Let’s go back to the example with the block, but this time, I’ll overlay a grid near the block so we can describe the situation more accurately:
From now on, you’re going to start thinking about space as a sort of grid system. Here, there are two directions: the $x$-direction, and the $y$-direction. Of course, you can go in a combination of these two directions, as the cannonball was doing before. But now that we have this grid system, we easily describe both the magnitude and the direction of any vector. Notwithstanding my bad drawing, the vector above has a magnitude of $5m/s$, and its direction is along the positive $x$-axis. In general, we measure the direction (or angle) of the vector by starting on the positive $x$-axis and rotating counterclockwise until we get to the direction that the vector is pointing.

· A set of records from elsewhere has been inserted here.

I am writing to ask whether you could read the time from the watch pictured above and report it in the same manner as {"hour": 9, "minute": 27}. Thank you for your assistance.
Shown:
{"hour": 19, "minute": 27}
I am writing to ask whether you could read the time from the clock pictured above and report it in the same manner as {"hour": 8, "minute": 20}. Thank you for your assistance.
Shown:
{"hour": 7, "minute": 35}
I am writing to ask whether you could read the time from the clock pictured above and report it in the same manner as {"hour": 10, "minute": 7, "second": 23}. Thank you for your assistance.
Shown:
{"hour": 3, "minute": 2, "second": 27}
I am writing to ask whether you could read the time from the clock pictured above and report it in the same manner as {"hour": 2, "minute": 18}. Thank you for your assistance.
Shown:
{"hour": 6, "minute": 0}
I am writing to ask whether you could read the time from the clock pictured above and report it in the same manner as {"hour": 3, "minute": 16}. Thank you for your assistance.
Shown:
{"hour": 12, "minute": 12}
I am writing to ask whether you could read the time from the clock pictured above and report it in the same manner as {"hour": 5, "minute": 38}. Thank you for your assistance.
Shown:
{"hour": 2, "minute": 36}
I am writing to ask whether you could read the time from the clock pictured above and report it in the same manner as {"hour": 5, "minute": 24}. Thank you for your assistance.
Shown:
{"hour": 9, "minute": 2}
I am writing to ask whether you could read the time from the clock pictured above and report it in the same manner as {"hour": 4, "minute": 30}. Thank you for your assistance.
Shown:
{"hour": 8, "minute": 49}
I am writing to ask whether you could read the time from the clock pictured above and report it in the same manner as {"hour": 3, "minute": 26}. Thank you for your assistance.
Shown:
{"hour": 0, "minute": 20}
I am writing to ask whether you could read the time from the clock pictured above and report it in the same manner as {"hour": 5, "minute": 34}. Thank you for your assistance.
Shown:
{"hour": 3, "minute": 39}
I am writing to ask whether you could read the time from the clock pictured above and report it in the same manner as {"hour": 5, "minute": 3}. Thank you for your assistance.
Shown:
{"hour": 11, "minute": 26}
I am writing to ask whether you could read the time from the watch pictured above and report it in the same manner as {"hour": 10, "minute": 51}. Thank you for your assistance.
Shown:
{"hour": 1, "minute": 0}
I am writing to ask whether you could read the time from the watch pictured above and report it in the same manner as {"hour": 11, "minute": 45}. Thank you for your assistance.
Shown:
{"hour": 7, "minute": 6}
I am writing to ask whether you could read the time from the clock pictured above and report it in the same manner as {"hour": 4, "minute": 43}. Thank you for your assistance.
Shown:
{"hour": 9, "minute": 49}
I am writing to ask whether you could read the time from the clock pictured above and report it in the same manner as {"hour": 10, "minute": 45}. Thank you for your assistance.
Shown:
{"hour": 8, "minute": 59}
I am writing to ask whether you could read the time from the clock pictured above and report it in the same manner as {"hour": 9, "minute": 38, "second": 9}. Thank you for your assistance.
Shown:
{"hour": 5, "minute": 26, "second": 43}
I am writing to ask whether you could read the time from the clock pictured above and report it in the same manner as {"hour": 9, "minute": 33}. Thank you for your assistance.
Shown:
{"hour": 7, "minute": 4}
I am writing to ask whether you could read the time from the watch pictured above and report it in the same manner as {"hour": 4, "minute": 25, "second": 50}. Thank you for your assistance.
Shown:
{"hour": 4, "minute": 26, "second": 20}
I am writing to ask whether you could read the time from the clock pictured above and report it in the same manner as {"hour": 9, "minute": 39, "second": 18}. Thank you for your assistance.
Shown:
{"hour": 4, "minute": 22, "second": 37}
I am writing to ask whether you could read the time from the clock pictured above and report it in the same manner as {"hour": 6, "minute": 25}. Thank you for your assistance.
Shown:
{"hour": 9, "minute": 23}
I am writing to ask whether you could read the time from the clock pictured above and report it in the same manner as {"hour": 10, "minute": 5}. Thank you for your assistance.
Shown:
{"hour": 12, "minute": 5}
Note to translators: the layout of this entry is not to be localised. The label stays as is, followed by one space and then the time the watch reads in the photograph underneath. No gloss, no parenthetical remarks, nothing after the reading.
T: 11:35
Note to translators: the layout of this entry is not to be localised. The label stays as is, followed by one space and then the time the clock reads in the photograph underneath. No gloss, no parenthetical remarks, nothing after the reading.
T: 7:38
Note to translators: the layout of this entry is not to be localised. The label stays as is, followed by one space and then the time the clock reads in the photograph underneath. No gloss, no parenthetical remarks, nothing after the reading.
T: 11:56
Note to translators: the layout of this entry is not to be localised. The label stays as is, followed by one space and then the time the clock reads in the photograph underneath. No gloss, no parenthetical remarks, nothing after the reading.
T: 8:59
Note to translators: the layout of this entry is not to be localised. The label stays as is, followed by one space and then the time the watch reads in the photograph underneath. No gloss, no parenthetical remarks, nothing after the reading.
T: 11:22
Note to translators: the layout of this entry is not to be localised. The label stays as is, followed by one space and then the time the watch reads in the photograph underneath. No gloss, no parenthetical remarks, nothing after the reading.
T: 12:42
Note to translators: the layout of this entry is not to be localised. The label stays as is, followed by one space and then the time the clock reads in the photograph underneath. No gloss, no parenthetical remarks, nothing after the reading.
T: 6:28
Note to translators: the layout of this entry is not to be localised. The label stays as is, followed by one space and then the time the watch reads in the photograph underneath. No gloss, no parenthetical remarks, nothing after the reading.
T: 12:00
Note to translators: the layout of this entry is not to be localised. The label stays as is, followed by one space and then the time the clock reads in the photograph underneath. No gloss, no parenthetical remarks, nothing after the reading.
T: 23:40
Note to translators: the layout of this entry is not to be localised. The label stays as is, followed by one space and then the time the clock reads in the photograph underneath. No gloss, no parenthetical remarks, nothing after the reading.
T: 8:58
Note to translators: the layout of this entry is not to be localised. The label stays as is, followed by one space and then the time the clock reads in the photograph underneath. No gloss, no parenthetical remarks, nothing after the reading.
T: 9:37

This is all well and good, but I know that many of you are observant, and might ask, “If we have a vector going diagonally, can we describe it by talking about how much it moves in the $x$ direction and how much it moves in the $y$ direction?”
The answer is yes!
This highlights an important part of vectors: we can decompose them into their constituent parts. While it might be difficult to think about a certain motion in three dimensions, it’s much easier to think of the motion with a component in each of the $x$, $y$, and $z$ directions. Then, we can calculate things along each of those directions, before finally packaging everything up in the end to give a vector description of the motion.
(I want to take a second to mention that, of course, you can generalize the notion of what a vector is and what kinds of things you can do with them. This generalization usually leads you to the area of linear algebra, but we will focus for now with regular vectors that you can visualize as arrows, either in two or three dimensions.)
We will slowly build up to some interesting interesting results with these vectors, but I want to specify that I’m going to try and bring the logic and thinking behind a lot of these concepts from the perspective of someone who is looking to do physics. It can be all well and good to take a mathematician’s or computer scientist’s approach, but we’ll leave that to the side for now.
At this moment, you might be wondering something along the lines of, “Are these vectors really going to be that useful in physics?” The answer is a resounding yes. It may seem like vectors are only useful for describing the paths of bodies being launched, but the truth is that vectors are used all over the place. We use them to describe the equations of motion of bodies, the way electric and magnetic fields work, and basically anything that you can describe with the notion of forces. So basically all of physics, really.
For now, I just want you to take this initial point away: vectors specify magnitudes and directions, and we can add and subtract them component-wise in order to figure out how vectors interact with each other.